What you need to do - List the lines of this listing that hold the word "left".

Exercise input -
▼
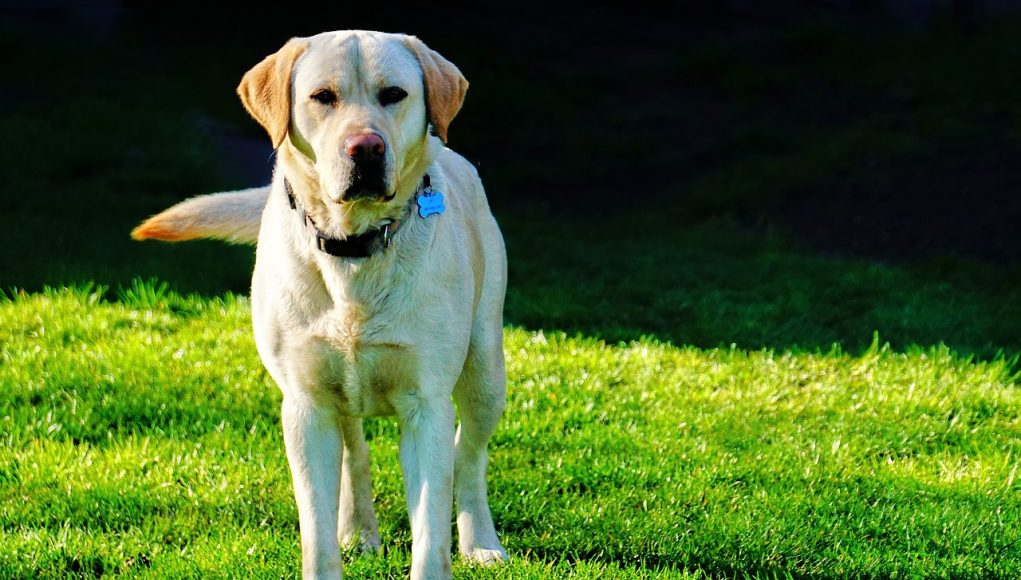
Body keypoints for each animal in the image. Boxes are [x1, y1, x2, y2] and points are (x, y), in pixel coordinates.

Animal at [131, 30, 506, 575]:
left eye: (394, 94)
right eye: (322, 97)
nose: (366, 148)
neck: (354, 249)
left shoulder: (426, 405)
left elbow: (430, 532)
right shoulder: (305, 406)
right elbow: (316, 530)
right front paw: (335, 544)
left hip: (485, 370)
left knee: (470, 455)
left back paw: (481, 542)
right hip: (338, 392)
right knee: (354, 450)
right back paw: (358, 530)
▲
Answer -
left eye: (394, 94)
left shoulder: (426, 405)
left elbow: (430, 532)
left hip: (485, 370)
left knee: (470, 455)
left back paw: (481, 542)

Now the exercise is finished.